"""

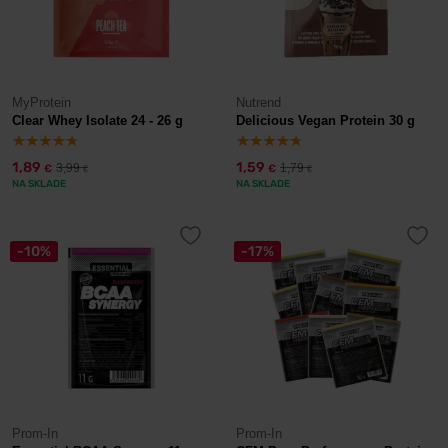
MyProtein
Nutrend
Clear Whey Isolate 24 - 26 g
Delicious Vegan Protein 30 g
1,89
1,59
3,99
1,79
€
€
€
€
NA SKLADE
NA SKLADE
-10%
-17%
Prom-In
Prom-In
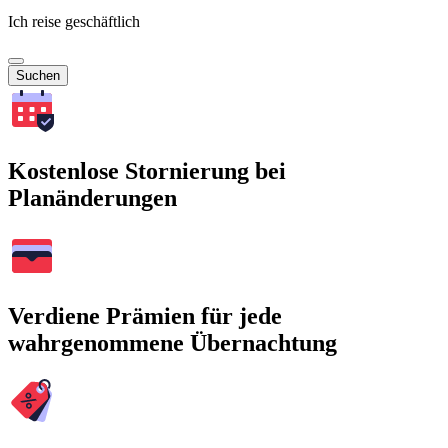
Ich reise geschäftlich
Suchen
Kostenlose Stornierung bei
Planänderungen
Verdiene Prämien für jede
wahrgenommene Übernachtung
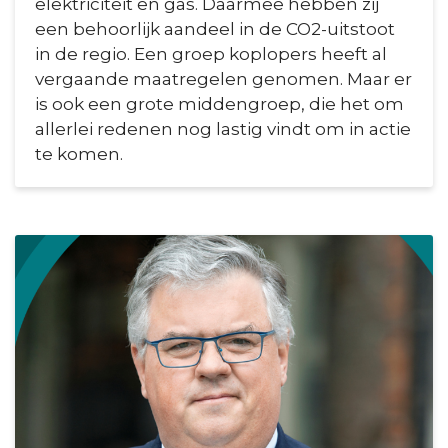
elektriciteit en gas. Daarmee hebben zij
een behoorlijk aandeel in de CO2-uitstoot
in de regio. Een groep koplopers heeft al
vergaande maatregelen genomen. Maar er
is ook een grote middengroep, die het om
allerlei redenen nog lastig vindt om in actie
te komen.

"""

Required work: Please return each line of the listing exactly as written, excluding the images.

Solution to this task:
MyProtein
Nutrend
Clear Whey Isolate 24 - 26 g
Delicious Vegan Protein 30 g
1,89
1,59
3,99
1,79
€
€
€
€
NA SKLADE
NA SKLADE
-10%
-17%
Prom-In
Prom-In
Ich reise geschäftlich
Suchen
Kostenlose Stornierung bei
Planänderungen
Verdiene Prämien für jede
wahrgenommene Übernachtung
elektriciteit en gas. Daarmee hebben zij
een behoorlijk aandeel in de CO2-uitstoot
in de regio. Een groep koplopers heeft al
vergaande maatregelen genomen. Maar er
is ook een grote middengroep, die het om
allerlei redenen nog lastig vindt om in actie
te komen.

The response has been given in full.